Treatments for multiple sclerosis include interferon beta-1a, interferon beta-1b, natalizumab, glatiramer acetate, and mitoxantrone. Interferon beta-1a is used to treat relapsing forms of multiple sclerosis and is approved by the FDA. The drug has been shown to reduce the rate of MS relapses by 18-38 percent. Interferon beta-1b is a similar form of medication as interferon beta-1a, and it is also used to decrease relapses. It may also slow down the occurrence of physical disability.
Multiple sclerosis rehabilitation is in most cases necessary in order for patients to manage the symptoms of the disease and to be able to function in life. Multiple sclerosis rehab is used to maintain and restore functionality of patients with MS. Multiple sclerosis rehab can be used to help patients deal with fundamental tasks like walking, dressing themselves, being able to maintain their homes, and to teach them the use of mobility aids.

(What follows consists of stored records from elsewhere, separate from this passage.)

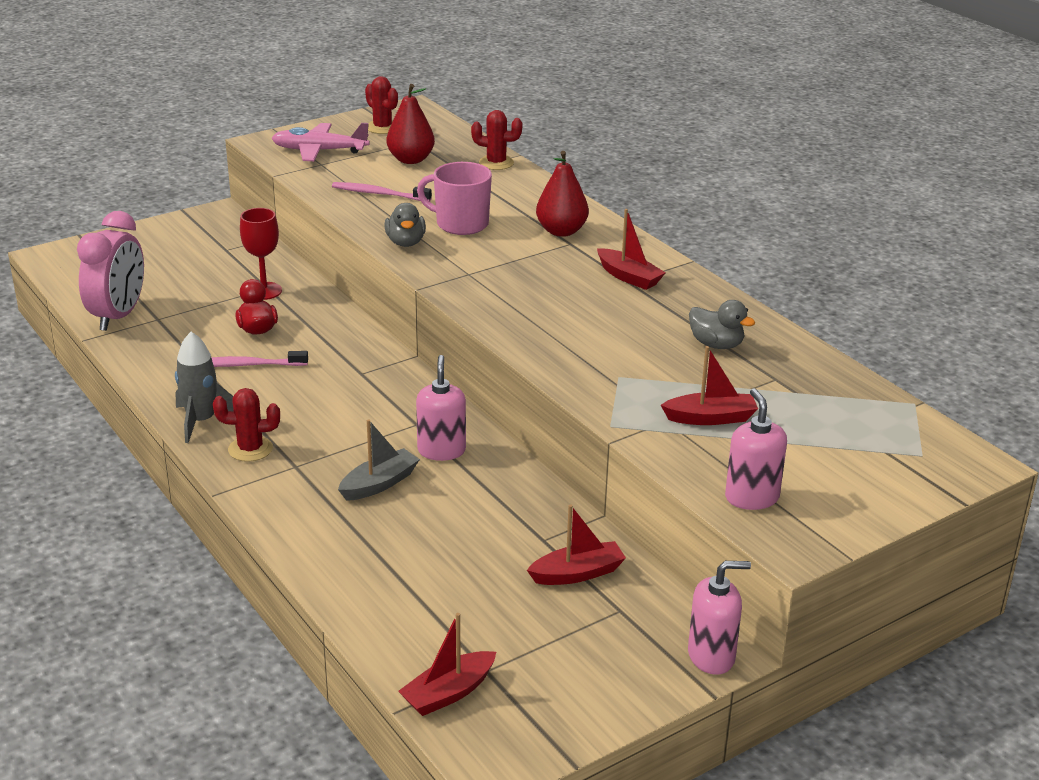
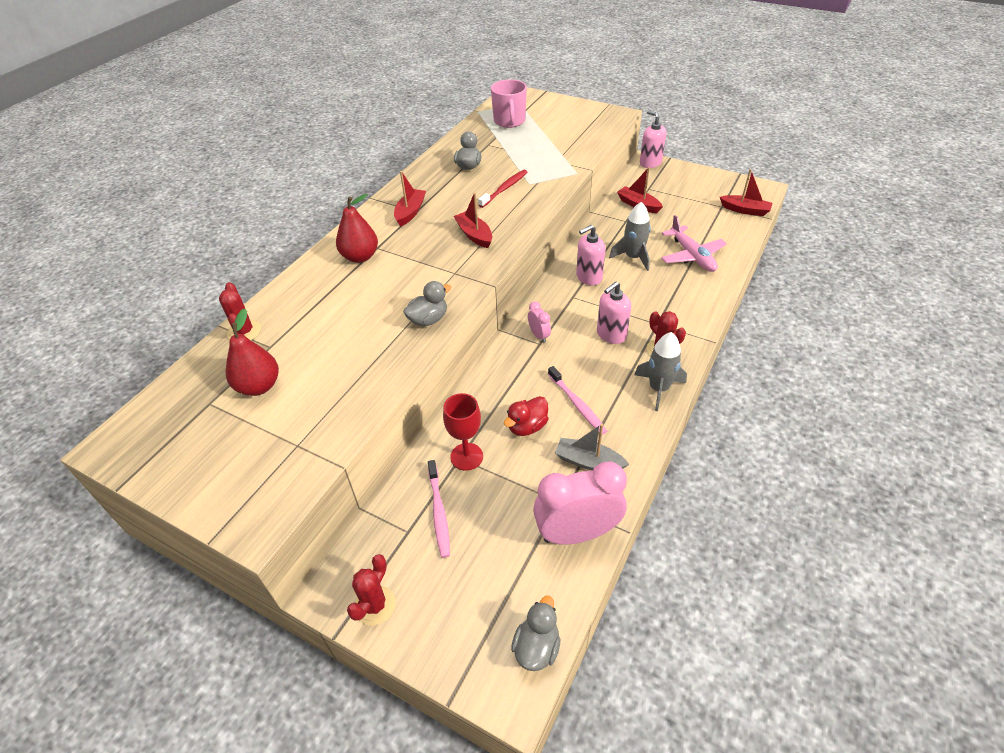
camera: 115 degrees left, 15 degrees up
(63, 272) = (536, 647): none -> grey duck
(319, 151) = (263, 463): pink plane -> pink plane (692, 256)
(374, 377) = (539, 336): none -> pink clock
(379, 194) = (347, 373): pink toothbrush -> pink toothbrush (439, 512)
(379, 484) = (639, 286): grey boat -> grey boat (589, 462)
(382, 127) = (179, 444): red cactus -> red cactus (375, 605)
(444, 505) = (633, 257): none -> grey rocket
(460, 224) = (378, 305): pink mug -> pink mug (509, 121)
(623, 353) = (504, 189): none -> red toothbrush
(710, 418) = (542, 151): red boat -> red boat (474, 235)
(751, 497) = (594, 128): pink soap dispenser -> pink soap dispenser (611, 334)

Restorative multiple sclerosis rehab is used to restore lost physical function. This type of multiple sclerosis rehabilitation involves training on how to live with decreased functionality and strengthening muscles with physical therapy. Maintenance or preventive multiple sclerosis rehab is used to preserve the patient’s functionality as the symptoms of MS progress. Preventative multiple sclerosis rehab helps to prevent complications and it also slows down or reduces the severity of physical disabilities.
Physical therapists are used in multiple sclerosis rehab clinics to help patients with motor skills such as standing, walking, lifting, moving in a wheelchair and other tasks. They also train MS patients to use the wide number of aids that are available to them. Occupational therapists treat MS patients by focusing on developing skills that require upper body strength, fine motor control, and coordination as a part of multiple sclerosis rehab. OTs also teach patients how to deal with fatigue through energy conservation techniques and efficiency. Urologists treat urinary infections and bladder infections while gastroenterologists treat bowel difficulties as a part of multiple sclerosis rehabilitation.
Speech language pathologists work with MS patients to improve their speech in the case that MS makes speaking difficult. They help MS patients with memory problems, cognitive functioning, and the use of language. Speech therapy during multiple sclerosis rehab involves breath control techniques and speaking techniques. Psychologists help MS patients deal with the emotional and mental difficulties that MS patients or their families may struggle with. They may also treat sexual dysfunction during multiple sclerosis rehab along with the help of neurologists, urologists, and sex therapists.